On an internal benchmark of spreadsheet modelling tasks that a junior investment banking analyst might do, it reported a mean score of 87.3% for GPT-5.4, compared with 68.4% for GPT-5.2.

For presentation evaluation prompts, OpenAI said human raters preferred GPT-5.4 outputs 68.0% of the time over GPT-5.2. It attributed the difference to aesthetics, visual variety, and use of image generation.

Enterprise users also gained access to a ChatGPT for Excel add-in launched alongside the model. OpenAI also updated spreadsheet and presentation skills in Codex and the API.

OpenAI also highlighted factuality metrics. On a set of de-identified prompts where users flagged factual errors, it said GPT-5.4's individual claims were 33% less likely to be false than GPT-5.2's, and full responses were 18% less likely to contain any errors.

Coding focus

OpenAI said GPT-5.4 combines the coding strengths of GPT-5.3-Codex with broader knowledge-work and computer-use functions.

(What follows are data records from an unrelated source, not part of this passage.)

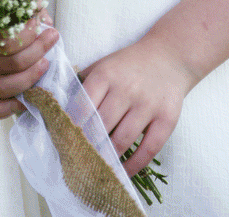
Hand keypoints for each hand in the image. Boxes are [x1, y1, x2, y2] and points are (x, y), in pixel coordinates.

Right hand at [0, 7, 58, 119]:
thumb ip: (16, 6)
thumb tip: (38, 6)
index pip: (8, 40)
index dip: (28, 32)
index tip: (38, 20)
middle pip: (13, 61)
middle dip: (38, 49)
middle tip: (52, 35)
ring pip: (6, 86)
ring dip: (32, 76)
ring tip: (46, 62)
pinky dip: (12, 107)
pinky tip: (27, 97)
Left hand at [78, 35, 197, 177]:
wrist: (168, 56)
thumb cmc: (128, 65)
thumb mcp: (103, 64)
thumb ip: (83, 83)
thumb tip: (60, 108)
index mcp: (106, 74)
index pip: (83, 105)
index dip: (72, 126)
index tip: (65, 141)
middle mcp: (126, 89)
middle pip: (101, 125)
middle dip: (88, 145)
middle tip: (78, 160)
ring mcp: (148, 105)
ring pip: (122, 140)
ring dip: (108, 158)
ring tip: (97, 168)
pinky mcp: (167, 119)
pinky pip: (149, 149)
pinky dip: (134, 165)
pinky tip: (123, 171)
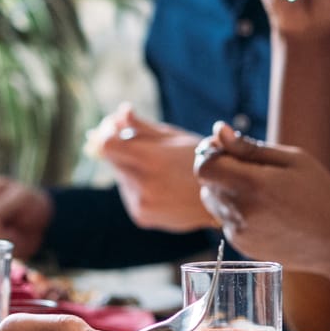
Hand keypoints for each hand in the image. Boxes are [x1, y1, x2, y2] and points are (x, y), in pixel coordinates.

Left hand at [90, 107, 214, 232]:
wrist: (222, 198)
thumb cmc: (200, 160)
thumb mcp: (174, 137)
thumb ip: (141, 127)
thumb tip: (118, 114)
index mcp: (151, 159)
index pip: (106, 145)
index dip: (107, 133)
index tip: (115, 128)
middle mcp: (143, 184)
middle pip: (112, 160)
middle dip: (120, 149)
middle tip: (141, 145)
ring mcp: (141, 203)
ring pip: (120, 177)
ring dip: (130, 168)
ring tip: (159, 168)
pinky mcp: (142, 216)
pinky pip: (129, 193)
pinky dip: (137, 185)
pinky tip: (160, 184)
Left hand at [191, 122, 329, 270]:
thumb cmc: (319, 193)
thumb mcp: (291, 160)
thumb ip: (249, 147)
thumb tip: (219, 130)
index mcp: (253, 185)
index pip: (204, 166)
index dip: (211, 154)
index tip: (227, 150)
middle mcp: (241, 213)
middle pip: (206, 185)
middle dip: (221, 172)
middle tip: (251, 170)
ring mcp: (240, 235)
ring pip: (214, 204)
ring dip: (227, 193)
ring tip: (262, 192)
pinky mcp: (243, 248)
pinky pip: (227, 222)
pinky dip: (238, 213)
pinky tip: (267, 213)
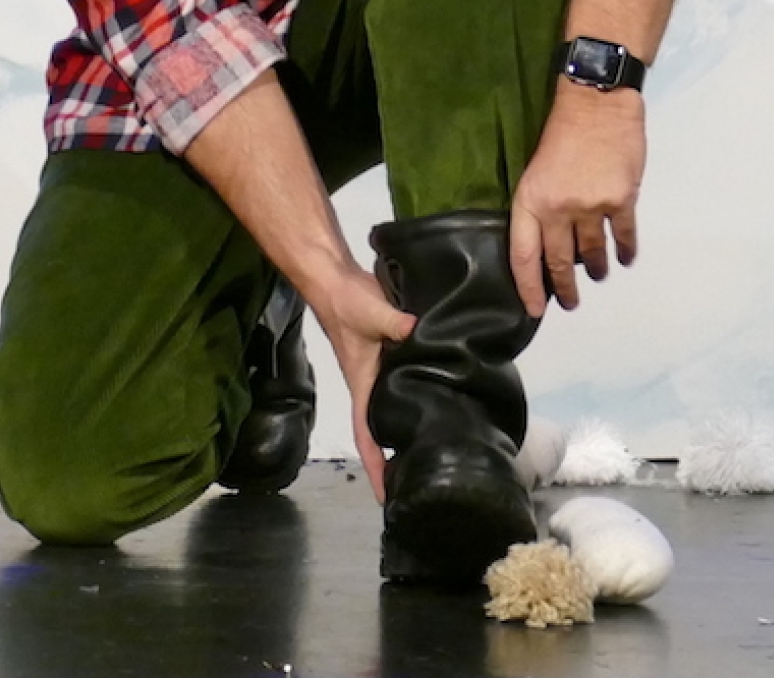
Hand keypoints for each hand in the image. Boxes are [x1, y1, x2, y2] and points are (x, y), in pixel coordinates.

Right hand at [307, 262, 415, 500]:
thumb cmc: (344, 301)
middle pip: (381, 429)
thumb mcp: (369, 313)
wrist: (334, 276)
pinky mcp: (388, 352)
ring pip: (393, 407)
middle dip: (395, 457)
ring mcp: (379, 369)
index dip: (375, 467)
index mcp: (362, 384)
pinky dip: (418, 394)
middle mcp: (370, 383)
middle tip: (420, 483)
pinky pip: (405, 382)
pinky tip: (439, 397)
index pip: (366, 435)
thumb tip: (418, 330)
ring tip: (435, 449)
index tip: (386, 498)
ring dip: (406, 428)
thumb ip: (394, 324)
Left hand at [509, 84, 645, 315]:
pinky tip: (625, 258)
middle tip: (570, 303)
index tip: (535, 309)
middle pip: (559, 261)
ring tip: (598, 275)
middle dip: (565, 288)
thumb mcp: (535, 169)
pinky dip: (625, 251)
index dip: (527, 287)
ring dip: (596, 268)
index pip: (523, 255)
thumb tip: (549, 241)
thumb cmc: (562, 132)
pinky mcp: (621, 200)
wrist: (596, 103)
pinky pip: (623, 237)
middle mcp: (558, 209)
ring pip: (592, 253)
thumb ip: (540, 206)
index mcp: (530, 199)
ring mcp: (591, 206)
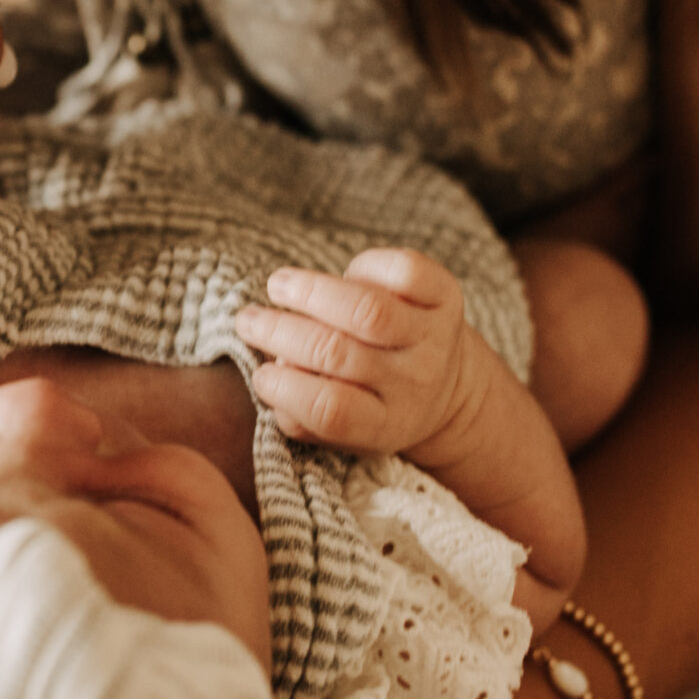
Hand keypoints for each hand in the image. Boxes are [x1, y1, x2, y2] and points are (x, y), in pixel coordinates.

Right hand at [233, 249, 476, 459]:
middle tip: (248, 321)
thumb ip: (302, 416)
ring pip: (367, 310)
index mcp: (386, 425)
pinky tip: (343, 275)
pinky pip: (404, 272)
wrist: (450, 389)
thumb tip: (271, 381)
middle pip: (339, 354)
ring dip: (312, 292)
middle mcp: (414, 383)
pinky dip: (365, 266)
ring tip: (278, 286)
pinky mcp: (447, 297)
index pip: (331, 410)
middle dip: (281, 332)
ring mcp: (433, 338)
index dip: (286, 390)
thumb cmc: (373, 405)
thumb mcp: (344, 432)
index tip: (259, 375)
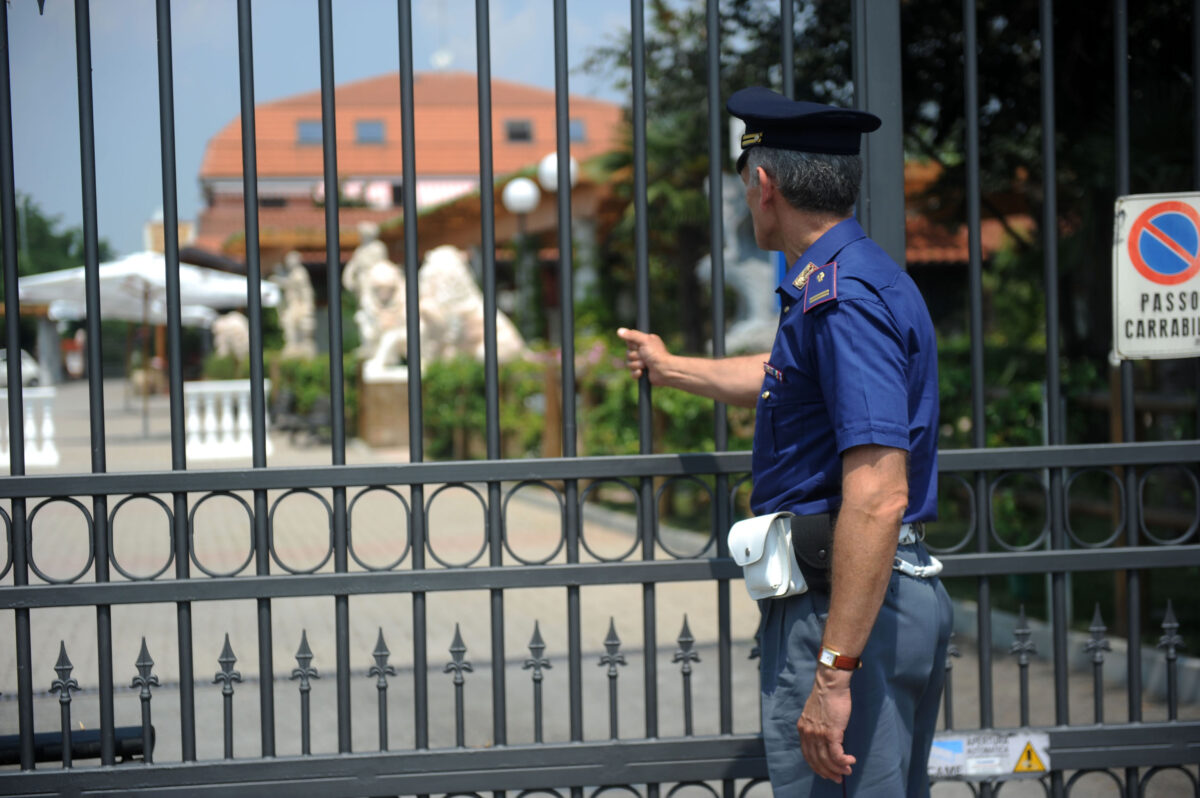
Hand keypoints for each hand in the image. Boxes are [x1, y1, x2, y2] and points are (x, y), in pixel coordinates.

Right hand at [616, 327, 669, 383]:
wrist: (664, 370)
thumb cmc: (656, 354)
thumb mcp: (644, 340)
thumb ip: (632, 335)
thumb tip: (619, 330)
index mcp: (645, 342)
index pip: (629, 342)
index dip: (632, 346)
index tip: (638, 346)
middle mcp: (643, 352)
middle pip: (628, 354)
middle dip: (635, 356)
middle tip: (644, 357)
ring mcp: (642, 363)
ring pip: (629, 364)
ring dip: (636, 365)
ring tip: (645, 365)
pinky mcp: (642, 373)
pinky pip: (632, 373)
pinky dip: (636, 373)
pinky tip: (643, 372)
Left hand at [798, 668, 855, 782]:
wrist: (830, 685)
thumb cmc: (827, 696)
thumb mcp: (814, 713)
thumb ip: (816, 726)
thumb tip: (824, 738)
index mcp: (803, 729)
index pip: (807, 755)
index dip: (817, 767)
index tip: (825, 772)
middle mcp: (808, 733)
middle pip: (816, 761)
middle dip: (828, 772)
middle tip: (838, 778)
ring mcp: (818, 734)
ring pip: (827, 760)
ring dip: (838, 769)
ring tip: (847, 771)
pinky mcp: (831, 733)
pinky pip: (837, 755)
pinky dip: (844, 761)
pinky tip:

It said GPT-5.4 matched or outperformed GPT-5.3-Codex on SWE-Bench Pro while running at lower latency across reasoning efforts.

Codex also gained a "/fast mode" option, which OpenAI said delivers up to 1.5 times faster token velocity with GPT-5.4. In the API, developers can get similar speed via Priority processing.

OpenAI also released an experimental Codex skill called "Playwright (Interactive)", which it said allows Codex to visually debug web and Electron apps and test an app while it is being built.

Tool search

GPT-5.4 in the API introduces tool search for systems that connect models to many external tools. It provides a lightweight list of available tools and retrieves tool definitions only when needed.

OpenAI said older approaches inserted all tool definitions into the prompt upfront, increasing token usage and response time for tool-heavy systems. Tool search, it said, reduces token usage and preserves cache behaviour.

In a test using 250 tasks from Scale's MCP Atlas benchmark with 36 MCP servers enabled, OpenAI reported that tool search reduced total token usage by 47% while achieving the same accuracy.

Safety measures

OpenAI said it is treating GPT-5.4 as "High cyber capability" under its Preparedness Framework and is deploying it with an expanded cyber safety stack. Measures include monitoring systems, trusted access controls, and asynchronous blocking for higher-risk requests for customers on Zero Data Retention surfaces.

Request-level blocking also remains in place for certain customers on Zero Data Retention surfaces, and OpenAI said false positives may occur as classifiers improve.

The company also introduced a new open-source evaluation called CoT controllability, which measures whether models can obfuscate reasoning to evade monitoring. "We find that GPT‐5.4 Thinking's ability to control its CoT is low, which is a positive property for safety, suggesting that the model lacks the ability to hide its reasoning and that CoT monitoring remains an effective safety tool," OpenAI said.

Access and pricing

GPT-5.4 is rolling out across ChatGPT and Codex, with API access under the model name gpt-5.4. GPT-5.4 Pro is available as gpt-5.4-pro.

In ChatGPT, GPT-5.4 Thinking is available to Plus, Team, and Pro users and replaces GPT-5.2 Thinking. GPT-5.2 Thinking will remain available for three months in a Legacy Models section before retirement. Enterprise and Edu plans can enable early access via admin settings, and GPT-5.4 Pro is available to Pro and Enterprise plans.

In Codex, GPT-5.4 includes experimental support for a 1 million-token context window. OpenAI said requests that exceed the standard 272,000-token context window count against usage limits at twice the normal rate.

OpenAI said GPT-5.4 is priced higher per token than GPT-5.2 in the API. Batch and flex pricing are available at half the standard rate, and Priority processing is available at twice the standard rate.